__WORK REQUIRED__:
When you write out the entries, keep every line exactly as it appears.

[Data excerpts]
╭──

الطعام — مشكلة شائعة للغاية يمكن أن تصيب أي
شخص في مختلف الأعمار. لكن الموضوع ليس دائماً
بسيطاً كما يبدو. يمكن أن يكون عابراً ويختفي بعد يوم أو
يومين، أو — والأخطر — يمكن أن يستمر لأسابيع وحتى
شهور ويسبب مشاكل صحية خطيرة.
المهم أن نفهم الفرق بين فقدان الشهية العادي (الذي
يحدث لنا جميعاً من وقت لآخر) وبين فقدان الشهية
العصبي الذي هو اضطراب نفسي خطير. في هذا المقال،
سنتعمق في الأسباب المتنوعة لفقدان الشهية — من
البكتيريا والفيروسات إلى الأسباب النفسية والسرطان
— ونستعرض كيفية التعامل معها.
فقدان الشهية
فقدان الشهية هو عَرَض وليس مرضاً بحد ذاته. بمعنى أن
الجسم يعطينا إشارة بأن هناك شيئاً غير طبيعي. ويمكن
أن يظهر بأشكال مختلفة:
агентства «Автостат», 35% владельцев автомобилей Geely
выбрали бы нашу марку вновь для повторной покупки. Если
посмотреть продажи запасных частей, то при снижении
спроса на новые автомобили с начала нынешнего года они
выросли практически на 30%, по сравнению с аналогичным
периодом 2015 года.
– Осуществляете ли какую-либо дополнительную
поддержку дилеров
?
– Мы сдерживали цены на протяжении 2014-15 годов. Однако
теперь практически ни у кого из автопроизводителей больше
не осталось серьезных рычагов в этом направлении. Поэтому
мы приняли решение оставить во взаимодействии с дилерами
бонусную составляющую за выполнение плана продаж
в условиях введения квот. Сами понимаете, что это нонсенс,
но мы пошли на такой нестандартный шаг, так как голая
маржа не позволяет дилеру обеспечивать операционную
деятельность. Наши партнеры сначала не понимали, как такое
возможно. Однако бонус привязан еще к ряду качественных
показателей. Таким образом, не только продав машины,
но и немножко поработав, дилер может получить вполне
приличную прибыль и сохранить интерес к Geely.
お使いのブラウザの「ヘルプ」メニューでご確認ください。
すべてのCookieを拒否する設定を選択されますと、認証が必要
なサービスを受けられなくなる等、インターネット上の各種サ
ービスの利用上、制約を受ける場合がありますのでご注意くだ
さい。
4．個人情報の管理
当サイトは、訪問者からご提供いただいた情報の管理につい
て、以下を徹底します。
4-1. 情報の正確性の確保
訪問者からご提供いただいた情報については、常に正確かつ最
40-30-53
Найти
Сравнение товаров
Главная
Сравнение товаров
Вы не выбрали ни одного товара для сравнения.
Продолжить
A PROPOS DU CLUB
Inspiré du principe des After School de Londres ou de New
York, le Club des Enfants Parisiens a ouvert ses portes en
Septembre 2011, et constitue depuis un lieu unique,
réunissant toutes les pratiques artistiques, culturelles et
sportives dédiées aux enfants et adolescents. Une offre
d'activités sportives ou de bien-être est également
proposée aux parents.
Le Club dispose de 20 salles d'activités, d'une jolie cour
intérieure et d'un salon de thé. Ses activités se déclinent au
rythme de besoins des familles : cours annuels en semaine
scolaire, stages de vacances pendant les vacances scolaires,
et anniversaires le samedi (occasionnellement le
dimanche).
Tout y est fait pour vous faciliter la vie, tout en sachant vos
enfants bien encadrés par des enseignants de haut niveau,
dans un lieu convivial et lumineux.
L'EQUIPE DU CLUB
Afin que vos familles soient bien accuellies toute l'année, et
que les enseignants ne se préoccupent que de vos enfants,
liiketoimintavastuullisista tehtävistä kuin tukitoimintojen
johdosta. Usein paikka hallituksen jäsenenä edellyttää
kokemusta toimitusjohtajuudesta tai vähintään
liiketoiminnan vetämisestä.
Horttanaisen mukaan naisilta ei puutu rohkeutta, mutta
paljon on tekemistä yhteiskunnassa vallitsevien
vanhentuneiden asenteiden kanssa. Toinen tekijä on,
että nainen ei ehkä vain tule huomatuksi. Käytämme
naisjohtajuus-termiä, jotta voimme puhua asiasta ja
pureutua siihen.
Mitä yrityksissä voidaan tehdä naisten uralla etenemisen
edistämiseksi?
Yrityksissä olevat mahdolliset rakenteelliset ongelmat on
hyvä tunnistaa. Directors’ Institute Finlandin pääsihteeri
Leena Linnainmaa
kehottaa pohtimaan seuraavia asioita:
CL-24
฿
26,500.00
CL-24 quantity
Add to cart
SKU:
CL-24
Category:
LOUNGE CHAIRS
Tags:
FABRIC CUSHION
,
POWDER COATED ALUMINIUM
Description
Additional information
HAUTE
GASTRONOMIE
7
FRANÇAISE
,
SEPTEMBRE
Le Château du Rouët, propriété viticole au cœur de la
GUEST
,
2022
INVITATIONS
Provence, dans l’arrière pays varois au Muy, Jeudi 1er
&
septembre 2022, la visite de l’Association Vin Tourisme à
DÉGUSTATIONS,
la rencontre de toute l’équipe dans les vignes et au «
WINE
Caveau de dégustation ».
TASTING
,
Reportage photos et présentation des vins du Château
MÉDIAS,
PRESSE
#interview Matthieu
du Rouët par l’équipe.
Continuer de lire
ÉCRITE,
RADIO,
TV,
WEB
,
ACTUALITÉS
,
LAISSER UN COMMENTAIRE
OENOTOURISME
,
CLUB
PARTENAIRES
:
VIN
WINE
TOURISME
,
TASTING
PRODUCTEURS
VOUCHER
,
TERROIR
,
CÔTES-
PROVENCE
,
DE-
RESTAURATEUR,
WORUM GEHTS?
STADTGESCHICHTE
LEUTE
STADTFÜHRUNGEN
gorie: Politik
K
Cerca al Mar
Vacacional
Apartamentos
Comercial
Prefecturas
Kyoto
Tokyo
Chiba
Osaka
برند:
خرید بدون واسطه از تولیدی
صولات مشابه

╰──

__ANSWER FOR THE TASK__:
الطعام — مشكلة شائعة للغاية يمكن أن تصيب أي
شخص في مختلف الأعمار. لكن الموضوع ليس دائماً
بسيطاً كما يبدو. يمكن أن يكون عابراً ويختفي بعد يوم أو
يومين، أو — والأخطر — يمكن أن يستمر لأسابيع وحتى
شهور ويسبب مشاكل صحية خطيرة.
المهم أن نفهم الفرق بين فقدان الشهية العادي (الذي
يحدث لنا جميعاً من وقت لآخر) وبين فقدان الشهية
العصبي الذي هو اضطراب نفسي خطير. في هذا المقال،
سنتعمق في الأسباب المتنوعة لفقدان الشهية — من
البكتيريا والفيروسات إلى الأسباب النفسية والسرطان
— ونستعرض كيفية التعامل معها.
فقدان الشهية
فقدان الشهية هو عَرَض وليس مرضاً بحد ذاته. بمعنى أن
الجسم يعطينا إشارة بأن هناك شيئاً غير طبيعي. ويمكن
أن يظهر بأشكال مختلفة:
агентства «Автостат», 35% владельцев автомобилей Geely
выбрали бы нашу марку вновь для повторной покупки. Если
посмотреть продажи запасных частей, то при снижении
спроса на новые автомобили с начала нынешнего года они
выросли практически на 30%, по сравнению с аналогичным
периодом 2015 года.
– Осуществляете ли какую-либо дополнительную
поддержку дилеров
?
– Мы сдерживали цены на протяжении 2014-15 годов. Однако
теперь практически ни у кого из автопроизводителей больше
не осталось серьезных рычагов в этом направлении. Поэтому
мы приняли решение оставить во взаимодействии с дилерами
бонусную составляющую за выполнение плана продаж
в условиях введения квот. Сами понимаете, что это нонсенс,
но мы пошли на такой нестандартный шаг, так как голая
маржа не позволяет дилеру обеспечивать операционную
деятельность. Наши партнеры сначала не понимали, как такое
возможно. Однако бонус привязан еще к ряду качественных
показателей. Таким образом, не только продав машины,
но и немножко поработав, дилер может получить вполне
приличную прибыль и сохранить интерес к Geely.
お使いのブラウザの「ヘルプ」メニューでご確認ください。
すべてのCookieを拒否する設定を選択されますと、認証が必要
なサービスを受けられなくなる等、インターネット上の各種サ
ービスの利用上、制約を受ける場合がありますのでご注意くだ
さい。
4．個人情報の管理
当サイトは、訪問者からご提供いただいた情報の管理につい
て、以下を徹底します。
4-1. 情報の正確性の確保
訪問者からご提供いただいた情報については、常に正確かつ最
40-30-53
Найти
Сравнение товаров
Главная
Сравнение товаров
Вы не выбрали ни одного товара для сравнения.
Продолжить
A PROPOS DU CLUB
Inspiré du principe des After School de Londres ou de New
York, le Club des Enfants Parisiens a ouvert ses portes en
Septembre 2011, et constitue depuis un lieu unique,
réunissant toutes les pratiques artistiques, culturelles et
sportives dédiées aux enfants et adolescents. Une offre
d'activités sportives ou de bien-être est également
proposée aux parents.
Le Club dispose de 20 salles d'activités, d'une jolie cour
intérieure et d'un salon de thé. Ses activités se déclinent au
rythme de besoins des familles : cours annuels en semaine
scolaire, stages de vacances pendant les vacances scolaires,
et anniversaires le samedi (occasionnellement le
dimanche).
Tout y est fait pour vous faciliter la vie, tout en sachant vos
enfants bien encadrés par des enseignants de haut niveau,
dans un lieu convivial et lumineux.
L'EQUIPE DU CLUB
Afin que vos familles soient bien accuellies toute l'année, et
que les enseignants ne se préoccupent que de vos enfants,
liiketoimintavastuullisista tehtävistä kuin tukitoimintojen
johdosta. Usein paikka hallituksen jäsenenä edellyttää
kokemusta toimitusjohtajuudesta tai vähintään
liiketoiminnan vetämisestä.
Horttanaisen mukaan naisilta ei puutu rohkeutta, mutta
paljon on tekemistä yhteiskunnassa vallitsevien
vanhentuneiden asenteiden kanssa. Toinen tekijä on,
että nainen ei ehkä vain tule huomatuksi. Käytämme
naisjohtajuus-termiä, jotta voimme puhua asiasta ja
pureutua siihen.
Mitä yrityksissä voidaan tehdä naisten uralla etenemisen
edistämiseksi?
Yrityksissä olevat mahdolliset rakenteelliset ongelmat on
hyvä tunnistaa. Directors’ Institute Finlandin pääsihteeri
Leena Linnainmaa
kehottaa pohtimaan seuraavia asioita:
CL-24
฿
26,500.00
CL-24 quantity
Add to cart
SKU:
CL-24
Category:
LOUNGE CHAIRS
Tags:
FABRIC CUSHION
,
POWDER COATED ALUMINIUM
Description
Additional information
HAUTE
GASTRONOMIE
7
FRANÇAISE
,
SEPTEMBRE
Le Château du Rouët, propriété viticole au cœur de la
GUEST
,
2022
INVITATIONS
Provence, dans l’arrière pays varois au Muy, Jeudi 1er
&
septembre 2022, la visite de l’Association Vin Tourisme à
DÉGUSTATIONS,
la rencontre de toute l’équipe dans les vignes et au «
WINE
Caveau de dégustation ».
TASTING
,
Reportage photos et présentation des vins du Château
MÉDIAS,
PRESSE
#interview Matthieu
du Rouët par l’équipe.
Continuer de lire
ÉCRITE,
RADIO,
TV,
WEB
,
ACTUALITÉS
,
LAISSER UN COMMENTAIRE
OENOTOURISME
,
CLUB
PARTENAIRES
:
VIN
WINE
TOURISME
,
TASTING
PRODUCTEURS
VOUCHER
,
TERROIR
,
CÔTES-
PROVENCE
,
DE-
RESTAURATEUR,
WORUM GEHTS?
STADTGESCHICHTE
LEUTE
STADTFÜHRUNGEN
gorie: Politik
K
Cerca al Mar
Vacacional
Apartamentos
Comercial
Prefecturas
Kyoto
Tokyo
Chiba
Osaka
برند:
خرید بدون واسطه از تولیدی
صولات مشابه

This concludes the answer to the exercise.